* _TASK DESCRIPTION_: In the records below, repeat word for word only the lines starting at the one that contains "skills on par" and ending at the one that contains "APRIL 24, 2005", pictures excluded.

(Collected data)

*** Begin section ***

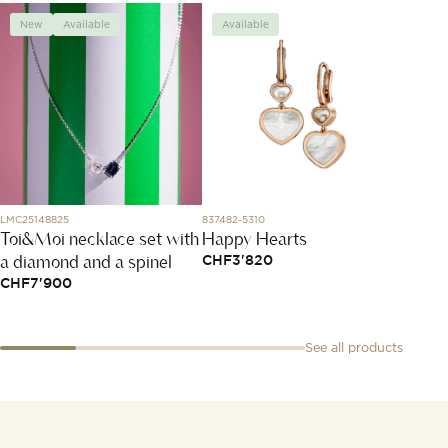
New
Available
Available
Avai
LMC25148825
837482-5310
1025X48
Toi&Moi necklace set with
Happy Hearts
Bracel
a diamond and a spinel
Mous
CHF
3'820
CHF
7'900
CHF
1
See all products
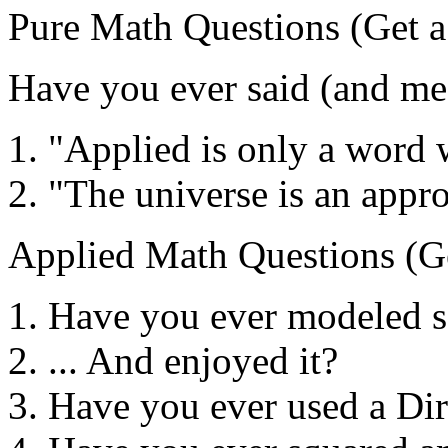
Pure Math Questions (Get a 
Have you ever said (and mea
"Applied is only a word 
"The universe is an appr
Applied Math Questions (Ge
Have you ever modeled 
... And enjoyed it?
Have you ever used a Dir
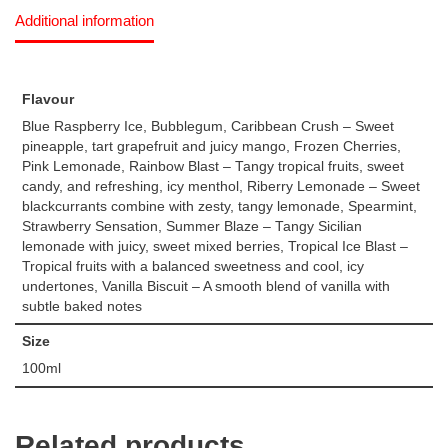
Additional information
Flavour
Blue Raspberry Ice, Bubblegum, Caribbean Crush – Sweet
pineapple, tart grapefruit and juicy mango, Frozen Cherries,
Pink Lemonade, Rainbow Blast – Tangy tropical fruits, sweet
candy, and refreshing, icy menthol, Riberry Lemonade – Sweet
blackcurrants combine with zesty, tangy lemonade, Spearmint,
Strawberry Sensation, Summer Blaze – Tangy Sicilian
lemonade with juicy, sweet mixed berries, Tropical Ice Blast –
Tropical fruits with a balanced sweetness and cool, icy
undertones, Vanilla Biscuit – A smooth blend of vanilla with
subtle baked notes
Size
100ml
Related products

*** End section ***
*** Begin section ***

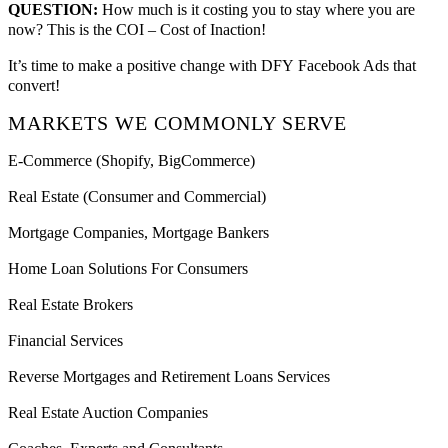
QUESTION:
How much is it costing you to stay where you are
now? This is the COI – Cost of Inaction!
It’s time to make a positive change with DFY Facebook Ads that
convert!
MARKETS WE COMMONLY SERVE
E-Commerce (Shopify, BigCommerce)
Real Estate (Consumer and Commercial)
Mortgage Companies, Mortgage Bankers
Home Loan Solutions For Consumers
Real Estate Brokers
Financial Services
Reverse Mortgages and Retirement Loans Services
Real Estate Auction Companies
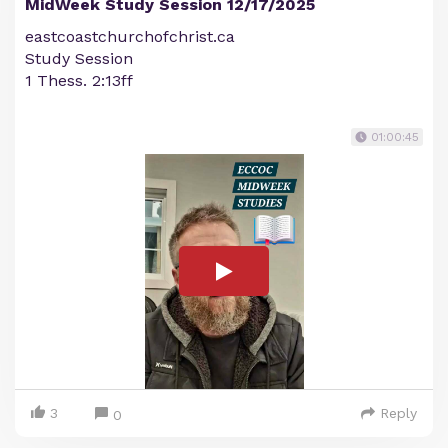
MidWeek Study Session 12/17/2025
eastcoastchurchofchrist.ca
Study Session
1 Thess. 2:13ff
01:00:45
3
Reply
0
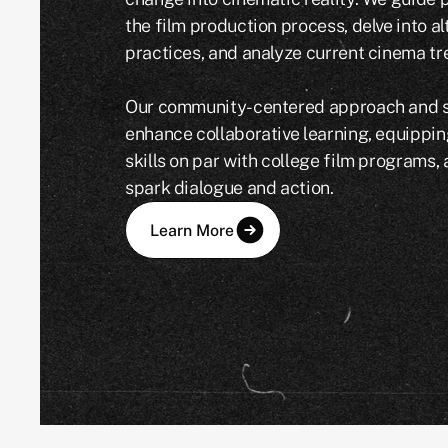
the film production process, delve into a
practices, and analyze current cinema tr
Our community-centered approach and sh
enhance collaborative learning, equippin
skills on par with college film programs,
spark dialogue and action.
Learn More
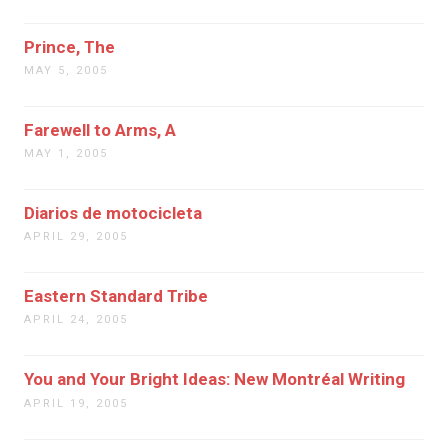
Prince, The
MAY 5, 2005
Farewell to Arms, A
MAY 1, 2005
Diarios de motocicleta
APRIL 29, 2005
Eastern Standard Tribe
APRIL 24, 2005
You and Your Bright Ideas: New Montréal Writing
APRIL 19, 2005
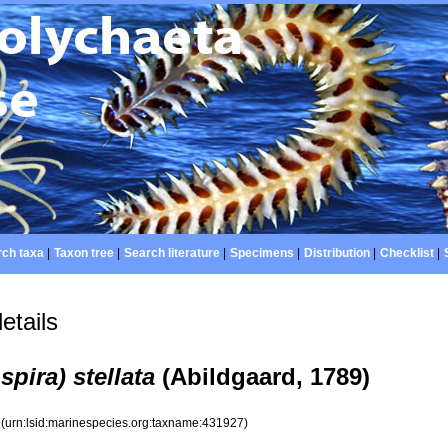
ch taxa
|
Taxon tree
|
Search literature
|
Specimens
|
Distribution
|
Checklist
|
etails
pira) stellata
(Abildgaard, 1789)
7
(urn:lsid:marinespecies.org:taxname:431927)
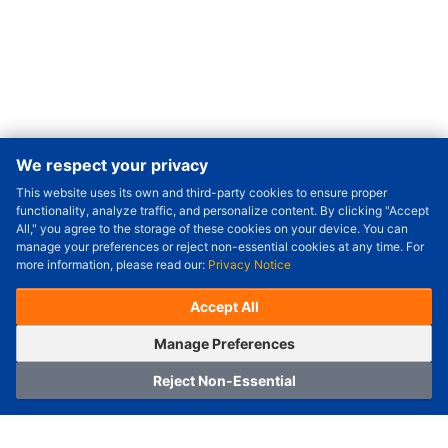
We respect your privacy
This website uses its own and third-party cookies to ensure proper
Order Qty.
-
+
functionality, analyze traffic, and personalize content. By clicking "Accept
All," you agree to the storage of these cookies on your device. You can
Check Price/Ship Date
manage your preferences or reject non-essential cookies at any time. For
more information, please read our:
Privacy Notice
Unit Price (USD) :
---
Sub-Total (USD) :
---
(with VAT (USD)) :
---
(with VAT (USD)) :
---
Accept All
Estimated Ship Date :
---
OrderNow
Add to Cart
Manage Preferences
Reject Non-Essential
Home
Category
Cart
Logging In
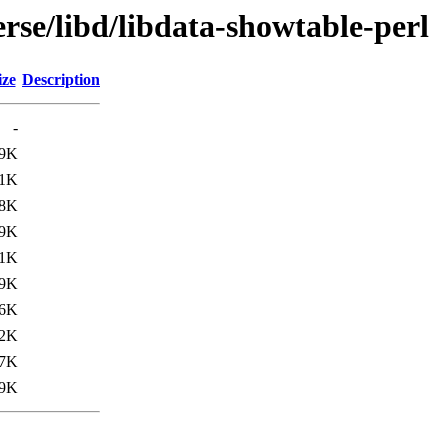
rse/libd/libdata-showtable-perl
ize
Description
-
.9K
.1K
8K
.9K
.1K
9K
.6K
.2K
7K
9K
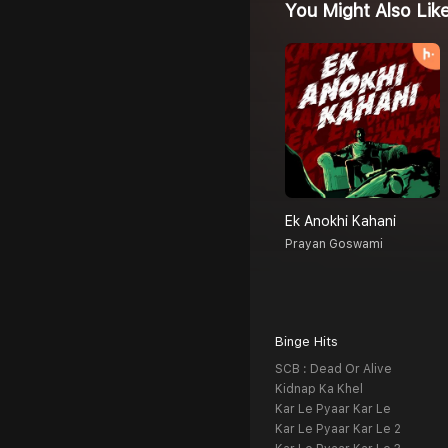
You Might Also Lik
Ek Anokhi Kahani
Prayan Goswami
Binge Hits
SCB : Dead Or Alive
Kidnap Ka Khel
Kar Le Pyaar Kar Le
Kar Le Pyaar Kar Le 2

*** End section ***

* _EXERCISE RESULT_:
skills on par with college film programs,
spark dialogue and action.
Learn More
Prince, The
MAY 5, 2005
Farewell to Arms, A
MAY 1, 2005
Diarios de motocicleta
APRIL 29, 2005
Eastern Standard Tribe
APRIL 24, 2005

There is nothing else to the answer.